How does a C++ object access its member functions?

How does a C++ object know where it's member function definitions are present? I am quite confused as the Object itself does not contain the function pointers.
sizeof on the Object proves this.
So how is the object to function mapping done by the Runtime environment? where is a class's member function-pointer table maintained?
If you're calling non-virtual functions, there's no need for a function-pointer table; the compiler can resolve the function addresses at compile-time. So:
A a;
a.func();
translates to something along the lines of:
A a;
A_func(&a);
Calling a virtual function through a base-class pointer typically uses a vtable. So:
A *p_a = new B();
p_a->func();
translates to something along the lines of:
A *p_a = new B();
p_a->p_vtbl->func(p_a);
where p_vtbl is a compiler-implemented pointer to the vtable specific to the actual class of *p_a.
There are generally two ways that an object and its member functions are associated:
For a non-virtual function, the compiler determines the appropriate function at compile time. Non-static member functions are usually passed a hidden parameter that contains the this pointer, which takes care of the association of the object and the class member function.
For virtual functions, most compilers tend to use a lookup table that is usually referenced via the object's this pointer or a similar mechanism. This table, normally called the vtable, contains the function pointer for the virtual functions only.

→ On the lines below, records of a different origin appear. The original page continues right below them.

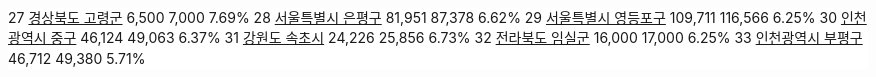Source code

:   <tr class="item">
    <td>27</td>
    <td><a href="/실거래가/2021/06/24/47830.html">경상북도 고령군</a></td>
    <td>6,500</td>
    <td>7,000</td>
    <td>7.69%</td>
  </tr>

  <tr class="item">
    <td>28</td>
    <td><a href="/실거래가/2021/06/24/11380.html">서울특별시 은평구</a></td>
    <td>81,951</td>
    <td>87,378</td>
    <td>6.62%</td>
  </tr>

  <tr class="item">
    <td>29</td>
    <td><a href="/실거래가/2021/06/24/11560.html">서울특별시 영등포구</a></td>
    <td>109,711</td>
    <td>116,566</td>
    <td>6.25%</td>
  </tr>

  <tr class="item">
    <td>30</td>
    <td><a href="/실거래가/2021/06/24/28110.html">인천광역시 중구</a></td>
    <td>46,124</td>
    <td>49,063</td>
    <td>6.37%</td>
  </tr>

  <tr class="item">
    <td>31</td>
    <td><a href="/실거래가/2021/06/24/42210.html">강원도 속초시</a></td>
    <td>24,226</td>
    <td>25,856</td>
    <td>6.73%</td>
  </tr>

  <tr class="item">
    <td>32</td>
    <td><a href="/실거래가/2021/06/24/45750.html">전라북도 임실군</a></td>
    <td>16,000</td>
    <td>17,000</td>
    <td>6.25%</td>
  </tr>

  <tr class="item">
    <td>33</td>
    <td><a href="/실거래가/2021/06/24/28237.html">인천광역시 부평구</a></td>
    <td>46,712</td>
    <td>49,380</td>
    <td>5.71%</td>
  </tr>
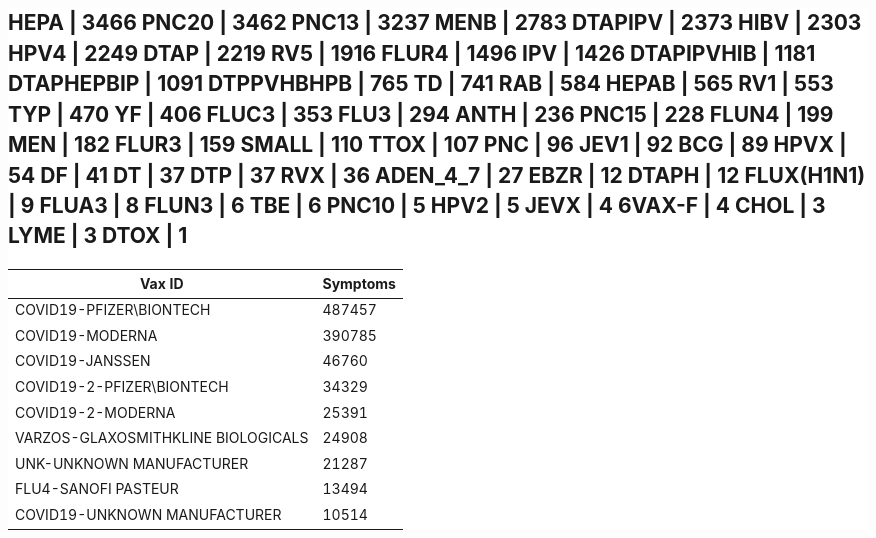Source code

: HEPA | 3466
PNC20 | 3462
PNC13 | 3237
MENB | 2783
DTAPIPV | 2373
HIBV | 2303
HPV4 | 2249
DTAP | 2219
RV5 | 1916
FLUR4 | 1496
IPV | 1426
DTAPIPVHIB | 1181
DTAPHEPBIP | 1091
DTPPVHBHPB | 765
TD | 741
RAB | 584
HEPAB | 565
RV1 | 553
TYP | 470
YF | 406
FLUC3 | 353
FLU3 | 294
ANTH | 236
PNC15 | 228
FLUN4 | 199
MEN | 182
FLUR3 | 159
SMALL | 110
TTOX | 107
PNC | 96
JEV1 | 92
BCG | 89
HPVX | 54
DF | 41
DT | 37
DTP | 37
RVX | 36
ADEN_4_7 | 27
EBZR | 12
DTAPH | 12
FLUX(H1N1) | 9
FLUA3 | 8
FLUN3 | 6
TBE | 6
PNC10 | 5
HPV2 | 5
JEVX | 4
6VAX-F | 4
CHOL | 3
LYME | 3
DTOX | 1
---
Vax ID | Symptoms
--- | ---
COVID19-PFIZER\BIONTECH | 487457
COVID19-MODERNA | 390785
COVID19-JANSSEN | 46760
COVID19-2-PFIZER\BIONTECH | 34329
COVID19-2-MODERNA | 25391
VARZOS-GLAXOSMITHKLINE BIOLOGICALS | 24908
UNK-UNKNOWN MANUFACTURER | 21287
FLU4-SANOFI PASTEUR | 13494
COVID19-UNKNOWN MANUFACTURER | 10514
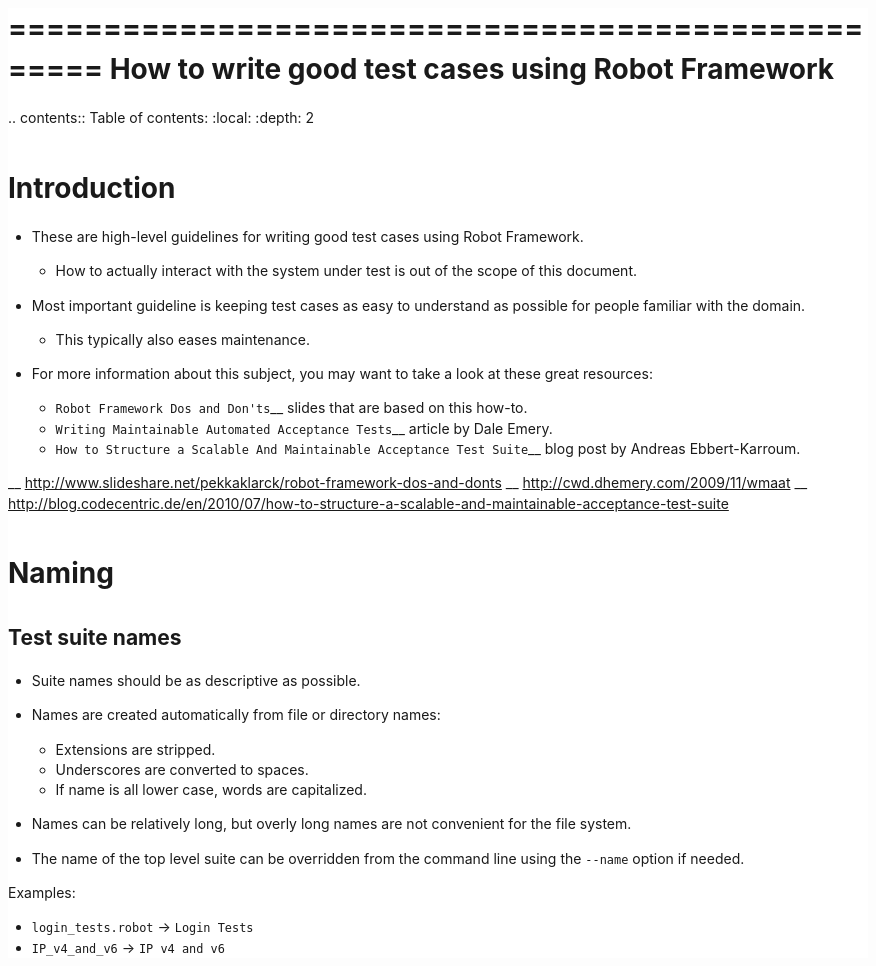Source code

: ==================================================
How to write good test cases using Robot Framework
==================================================

.. contents:: Table of contents:
   :local:
   :depth: 2


Introduction
============

- These are high-level guidelines for writing good test cases using Robot
  Framework.

  - How to actually interact with the system under test is out of
    the scope of this document.

- Most important guideline is keeping test cases as easy to understand as
  possible for people familiar with the domain.

  - This typically also eases maintenance.

- For more information about this subject, you may want to take a look at
  these great resources:

  - `Robot Framework Dos and Don'ts`__ slides that are based on this how-to.
  - `Writing Maintainable Automated Acceptance Tests`__ article by Dale Emery.
  - `How to Structure a Scalable And Maintainable Acceptance Test Suite`__
    blog post by Andreas Ebbert-Karroum.

__ http://www.slideshare.net/pekkaklarck/robot-framework-dos-and-donts
__ http://cwd.dhemery.com/2009/11/wmaat
__ http://blog.codecentric.de/en/2010/07/how-to-structure-a-scalable-and-maintainable-acceptance-test-suite


Naming
======

Test suite names
----------------

- Suite names should be as descriptive as possible.

- Names are created automatically from file or directory names:

  - Extensions are stripped.
  - Underscores are converted to spaces.
  - If name is all lower case, words are capitalized.

- Names can be relatively long, but overly long names are not convenient for
  the file system.

- The name of the top level suite can be overridden from the command line
  using the `--name` option if needed.

Examples:

- `login_tests.robot` -> `Login Tests`
- `IP_v4_and_v6` -> `IP v4 and v6`
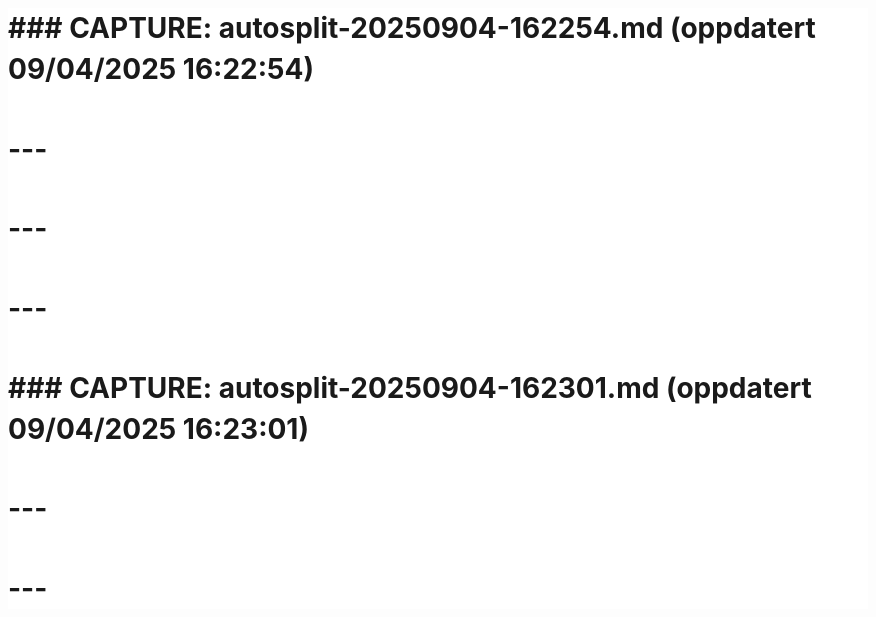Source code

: #

#

#

#

#

# \### CAPTURE: autosplit-20250904-162254.md (oppdatert 09/04/2025 16:22:54)

# ---

#

#

# ---

#

#

#

# ---

#

#

#

#

#

# \### CAPTURE: autosplit-20250904-162301.md (oppdatert 09/04/2025 16:23:01)

# ---

#

#

# ---

#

As C++ is not a dynamic language, the compiler can do most of the object/function/symbol resolution at compile time with the exception of some virtual functions. In some cases, it's even possible for the compiler to determine exactly which instance of a virtual function gets called and skip the resolution via the vtable.
Member functions are not part of the object - they are defined statically, in one place, just like any other function. There is no magic look-up needed.
Virtual functions are different, but I don't think your question is about that...
For non-virtual functions there is one (global, per-class) function table which all instances use. Since it's the same for all of them - deterministic at compile-time - you would not want it duplicated in each instance.
For virtual functions, resolution is done at runtime and the object will contain a function table for them. Try that and look at your object again.